Eugenia visited Poland in 1985 for the first time since she and her family were forced to leave in 1940.
It was an emotional journey. She didn’t recognize her homeland after nearly half a century.
“I couldn’t believe it,” she said. “I didn’t know my country.”
A valuable resource
Michael died in 1994. Ted died in 2009. Both men are buried in Chicago, where Eugenia wants to be buried when she dies.
“Chicago is like the other Polish city,” she said. “My dream is to go back to Chicago.”
Eugenia met Mary DeLaRosa, 89, in Howard City. DeLaRosa is also Polish and also survived a Russian labor camp. The women are fast friends and attend Christ the King Catholic Church together north of Howard City.
“I don’t get mad at God,” DeLaRosa said of her experience during World War II. “I say there must be a reason why I’m living, you know?”
Eugenia nodded her head in agreement.
Reynolds Township Clerk Tina Porzondek met Eugenia and Mary when they came into the township office one day and recognized “Porzondek” as a Polish name. Eugenia told the clerk her last name means “to put into order” in Polish.
The three women have become good friends and enjoy talking about Polish customs and recipes.
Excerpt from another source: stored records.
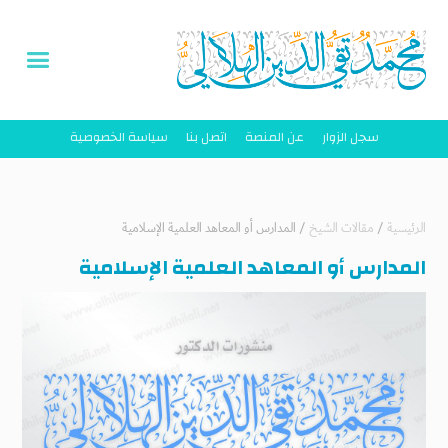
سجل الزوار
عن المنصة
اتصل بنا
سياسة الخصوصية
الرئيسية
/
مقالات الشيخ
/
المدارس أو المعاهد العلمية الإسلامية
المدارس أو المعاهد العلمية الإسلامية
“Eugenia and Mary are one of our most valuable resources,” Porzondek said. “They are walking history lessons. I was humbled when I learned what Eugenia went through and how she and her family suffered. You hear stories about the camps and orphanages but it has a different meaning when you hear it through the voice of a woman who experienced the war as a child. How brave she is.”
Porzondek always encourages Eugenia and Mary to share their stories with others.
“You never know when you meet someone what they have been through,” she said.